*Task objective*
Copy the lines of the items verbatim, starting at the first line of the items and ending at the line that contains "exposure: black level correction 0.005, exposure".

Extracted data entries:
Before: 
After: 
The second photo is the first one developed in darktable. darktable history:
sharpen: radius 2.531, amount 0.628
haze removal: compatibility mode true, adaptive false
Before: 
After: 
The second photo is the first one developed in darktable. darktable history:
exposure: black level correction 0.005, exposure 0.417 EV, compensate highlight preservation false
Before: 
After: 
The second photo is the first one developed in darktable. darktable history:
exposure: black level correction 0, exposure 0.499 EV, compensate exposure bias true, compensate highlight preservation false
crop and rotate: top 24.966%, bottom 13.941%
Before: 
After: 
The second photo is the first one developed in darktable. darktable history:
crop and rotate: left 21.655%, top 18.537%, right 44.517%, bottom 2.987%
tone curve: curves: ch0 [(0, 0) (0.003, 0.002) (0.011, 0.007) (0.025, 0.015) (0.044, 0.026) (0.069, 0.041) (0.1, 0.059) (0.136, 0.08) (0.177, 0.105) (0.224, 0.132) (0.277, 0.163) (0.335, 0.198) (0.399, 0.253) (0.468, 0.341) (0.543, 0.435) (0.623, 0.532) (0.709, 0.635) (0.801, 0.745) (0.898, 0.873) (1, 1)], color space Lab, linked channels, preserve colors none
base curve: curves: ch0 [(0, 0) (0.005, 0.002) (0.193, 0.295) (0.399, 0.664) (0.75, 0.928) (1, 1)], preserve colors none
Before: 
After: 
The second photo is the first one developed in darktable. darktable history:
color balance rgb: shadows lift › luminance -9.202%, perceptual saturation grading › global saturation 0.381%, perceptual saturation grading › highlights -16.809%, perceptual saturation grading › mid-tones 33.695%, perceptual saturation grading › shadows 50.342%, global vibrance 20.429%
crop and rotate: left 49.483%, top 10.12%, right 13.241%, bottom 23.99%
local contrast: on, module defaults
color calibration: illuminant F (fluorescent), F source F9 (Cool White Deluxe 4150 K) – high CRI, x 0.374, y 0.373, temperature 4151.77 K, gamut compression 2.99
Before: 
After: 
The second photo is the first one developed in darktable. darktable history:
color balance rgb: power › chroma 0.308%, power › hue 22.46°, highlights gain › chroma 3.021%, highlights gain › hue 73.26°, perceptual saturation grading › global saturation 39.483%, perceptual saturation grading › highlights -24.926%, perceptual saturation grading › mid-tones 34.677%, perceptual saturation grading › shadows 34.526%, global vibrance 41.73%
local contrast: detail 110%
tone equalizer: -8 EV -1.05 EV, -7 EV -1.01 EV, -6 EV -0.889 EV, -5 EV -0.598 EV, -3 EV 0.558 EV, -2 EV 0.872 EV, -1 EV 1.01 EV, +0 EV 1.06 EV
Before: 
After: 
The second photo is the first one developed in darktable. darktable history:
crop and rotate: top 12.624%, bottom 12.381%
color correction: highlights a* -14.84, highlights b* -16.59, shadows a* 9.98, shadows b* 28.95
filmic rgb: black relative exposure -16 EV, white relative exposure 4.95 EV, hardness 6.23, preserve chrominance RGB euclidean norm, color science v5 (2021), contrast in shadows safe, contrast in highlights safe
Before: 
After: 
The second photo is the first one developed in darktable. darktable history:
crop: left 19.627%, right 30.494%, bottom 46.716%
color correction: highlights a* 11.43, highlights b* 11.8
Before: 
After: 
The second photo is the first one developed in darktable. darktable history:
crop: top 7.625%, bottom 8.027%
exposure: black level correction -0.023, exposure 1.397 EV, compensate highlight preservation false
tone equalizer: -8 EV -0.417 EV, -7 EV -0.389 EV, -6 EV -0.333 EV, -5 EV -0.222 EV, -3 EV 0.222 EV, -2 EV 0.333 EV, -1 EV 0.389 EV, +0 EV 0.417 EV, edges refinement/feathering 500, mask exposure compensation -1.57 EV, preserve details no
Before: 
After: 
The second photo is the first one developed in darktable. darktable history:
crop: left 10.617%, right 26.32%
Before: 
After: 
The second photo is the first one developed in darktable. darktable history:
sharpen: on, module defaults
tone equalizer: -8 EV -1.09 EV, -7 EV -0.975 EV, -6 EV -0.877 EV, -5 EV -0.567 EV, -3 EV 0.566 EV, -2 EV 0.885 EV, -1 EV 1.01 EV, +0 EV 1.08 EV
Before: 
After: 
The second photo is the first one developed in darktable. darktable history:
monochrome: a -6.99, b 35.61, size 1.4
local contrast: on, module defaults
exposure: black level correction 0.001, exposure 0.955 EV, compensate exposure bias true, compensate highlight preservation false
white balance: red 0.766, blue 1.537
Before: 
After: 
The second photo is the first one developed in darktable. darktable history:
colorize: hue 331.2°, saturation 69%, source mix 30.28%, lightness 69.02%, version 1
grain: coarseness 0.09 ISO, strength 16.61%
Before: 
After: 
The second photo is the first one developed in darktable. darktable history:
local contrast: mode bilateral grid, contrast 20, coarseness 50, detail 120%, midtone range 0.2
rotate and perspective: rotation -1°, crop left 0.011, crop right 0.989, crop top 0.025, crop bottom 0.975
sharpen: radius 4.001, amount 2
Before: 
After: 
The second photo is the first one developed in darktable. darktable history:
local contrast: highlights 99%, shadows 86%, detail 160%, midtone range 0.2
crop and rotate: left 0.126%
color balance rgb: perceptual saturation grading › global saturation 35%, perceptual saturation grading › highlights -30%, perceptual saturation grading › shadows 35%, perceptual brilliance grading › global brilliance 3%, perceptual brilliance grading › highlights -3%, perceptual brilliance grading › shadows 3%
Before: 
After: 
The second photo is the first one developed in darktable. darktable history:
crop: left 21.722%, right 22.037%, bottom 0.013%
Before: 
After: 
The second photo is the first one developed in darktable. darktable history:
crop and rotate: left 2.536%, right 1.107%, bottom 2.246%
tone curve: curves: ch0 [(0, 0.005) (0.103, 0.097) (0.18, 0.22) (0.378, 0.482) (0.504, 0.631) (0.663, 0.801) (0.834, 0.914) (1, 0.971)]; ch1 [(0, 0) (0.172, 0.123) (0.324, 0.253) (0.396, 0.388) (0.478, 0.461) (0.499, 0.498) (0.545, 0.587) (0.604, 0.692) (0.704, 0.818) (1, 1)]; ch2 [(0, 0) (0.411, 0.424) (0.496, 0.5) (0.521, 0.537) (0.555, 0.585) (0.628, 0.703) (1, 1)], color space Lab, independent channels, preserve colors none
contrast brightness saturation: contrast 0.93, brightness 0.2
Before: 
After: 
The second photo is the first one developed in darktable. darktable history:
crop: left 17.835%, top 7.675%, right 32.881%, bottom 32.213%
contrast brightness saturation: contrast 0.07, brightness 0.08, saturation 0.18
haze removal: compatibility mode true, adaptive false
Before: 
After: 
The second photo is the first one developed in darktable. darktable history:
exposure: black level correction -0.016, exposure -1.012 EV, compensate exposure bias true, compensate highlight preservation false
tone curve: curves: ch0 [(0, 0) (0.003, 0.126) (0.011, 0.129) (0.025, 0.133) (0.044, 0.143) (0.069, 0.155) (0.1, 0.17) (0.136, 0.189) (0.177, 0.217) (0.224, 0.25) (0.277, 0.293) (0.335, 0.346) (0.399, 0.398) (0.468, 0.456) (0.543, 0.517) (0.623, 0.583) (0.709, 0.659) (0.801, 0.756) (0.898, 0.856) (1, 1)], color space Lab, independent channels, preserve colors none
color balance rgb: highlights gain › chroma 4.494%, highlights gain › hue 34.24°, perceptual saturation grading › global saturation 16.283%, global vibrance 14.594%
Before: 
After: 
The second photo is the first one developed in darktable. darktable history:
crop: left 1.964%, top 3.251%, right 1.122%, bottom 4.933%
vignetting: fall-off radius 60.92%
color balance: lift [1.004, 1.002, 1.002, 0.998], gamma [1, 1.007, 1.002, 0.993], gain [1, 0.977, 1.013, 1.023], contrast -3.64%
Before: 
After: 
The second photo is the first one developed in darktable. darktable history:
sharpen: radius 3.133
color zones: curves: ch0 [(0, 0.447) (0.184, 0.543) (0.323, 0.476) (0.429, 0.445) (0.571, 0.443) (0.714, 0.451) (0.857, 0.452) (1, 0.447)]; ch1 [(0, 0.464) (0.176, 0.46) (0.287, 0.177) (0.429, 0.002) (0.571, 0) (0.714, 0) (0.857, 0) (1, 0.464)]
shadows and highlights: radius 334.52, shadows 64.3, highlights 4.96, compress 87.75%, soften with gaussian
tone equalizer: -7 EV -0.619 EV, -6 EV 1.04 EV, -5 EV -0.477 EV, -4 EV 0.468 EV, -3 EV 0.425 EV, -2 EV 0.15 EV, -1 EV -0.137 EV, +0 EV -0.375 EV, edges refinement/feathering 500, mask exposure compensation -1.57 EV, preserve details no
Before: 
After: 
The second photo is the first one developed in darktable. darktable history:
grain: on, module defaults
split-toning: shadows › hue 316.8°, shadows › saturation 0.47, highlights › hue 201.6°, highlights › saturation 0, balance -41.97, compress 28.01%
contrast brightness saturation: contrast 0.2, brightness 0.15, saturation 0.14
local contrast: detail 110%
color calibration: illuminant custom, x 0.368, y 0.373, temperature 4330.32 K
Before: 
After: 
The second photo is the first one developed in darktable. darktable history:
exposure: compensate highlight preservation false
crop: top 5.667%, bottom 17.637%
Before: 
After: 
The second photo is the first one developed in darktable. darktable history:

*Reply to the task*
Before: 
After: 
The second photo is the first one developed in darktable. darktable history:
sharpen: radius 2.531, amount 0.628
haze removal: compatibility mode true, adaptive false
Before: 
After: 
The second photo is the first one developed in darktable. darktable history:
exposure: black level correction 0.005, exposure 0.417 EV, compensate highlight preservation false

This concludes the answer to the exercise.